**Requirement**
From the blog extract below, write out the passage between "Posting will resume" and "history of storytelling.", inclusive, word for word.

Start of Page extract

Thursday, September 5, 2013

The Librarians Recommend

     Just in time to go back to school, here is a post on the International Reading Association's website, featuring an appropriate theme.  My own contribution is on the bottom of the page.

Thursday, August 1, 2013

Have a Great August


     Posting will resume on Thursday, September 5th.  Have a great August.

Thursday, July 25, 2013

The Main Character

     Cartoonist Brian McLachlan, in his upcoming Draw Out the Story: Ten Secrets to Creating Your Own Comics, offers a story tip to his young readership.  Under the heading "Who's the main character?" he discusses a story involving an underdog sports team.  "Which team member is the main character?" he asks.  "The one who has the most at stake!"
     A simple observation that underpins the entire history of storytelling.

Thursday, July 18, 2013

Thrilling Days of Yesteryear

     The latest cinematic resurrection of The Lone Ranger is bloated beyond any degree of tolerance, but does have something worthwhile to offer.  The climactic twenty minutes is an extended train chase that begins with an echo of a grandly old-fashioned kind of heroism: the villains are escaping, a cry for help goes up, things look desperate and he appears, on his rearing white horse, bursting into action.  As the William Tell Overture swells, the tongue-in-cheek tone and subversive treatment of a somewhat creaky legend is completely done away with and the masked man is given his due.
     In an era when cinematic superheroes become increasingly dark, it is a little bit awe-inspiring to be reminded just what heroes are for and that they can still come charging out of the past to save the day just in time.

End of Page extract
Start of Extracted information

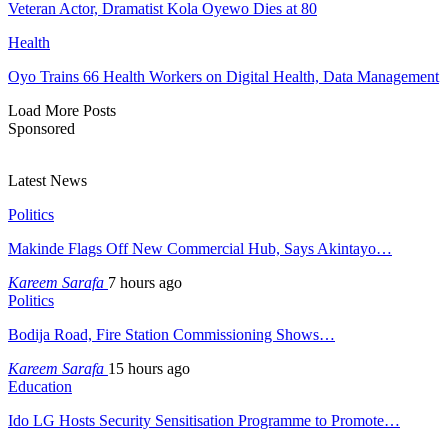
Veteran Actor, Dramatist Kola Oyewo Dies at 80
Health
Oyo Trains 66 Health Workers on Digital Health, Data Management
Load More Posts
Sponsored
Latest News
Politics
Makinde Flags Off New Commercial Hub, Says Akintayo…
Kareem Sarafa
7 hours ago
Politics
Bodija Road, Fire Station Commissioning Shows…
Kareem Sarafa
15 hours ago
Education
Ido LG Hosts Security Sensitisation Programme to Promote…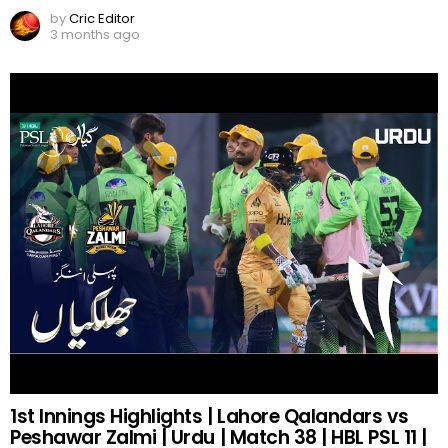
by
Cric Editor
3 months ago
1st Innings Highlights | Lahore Qalandars vs
Peshawar Zalmi | Urdu | Match 38 | HBL PSL 11 |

End of Extracted information

**Expected answer**
Posting will resume on Thursday, September 5th.  Have a great August.

Thursday, July 25, 2013

The Main Character

     Cartoonist Brian McLachlan, in his upcoming Draw Out the Story: Ten Secrets to Creating Your Own Comics, offers a story tip to his young readership.  Under the heading "Who's the main character?" he discusses a story involving an underdog sports team.  "Which team member is the main character?" he asks.  "The one who has the most at stake!"
     A simple observation that underpins the entire history of storytelling.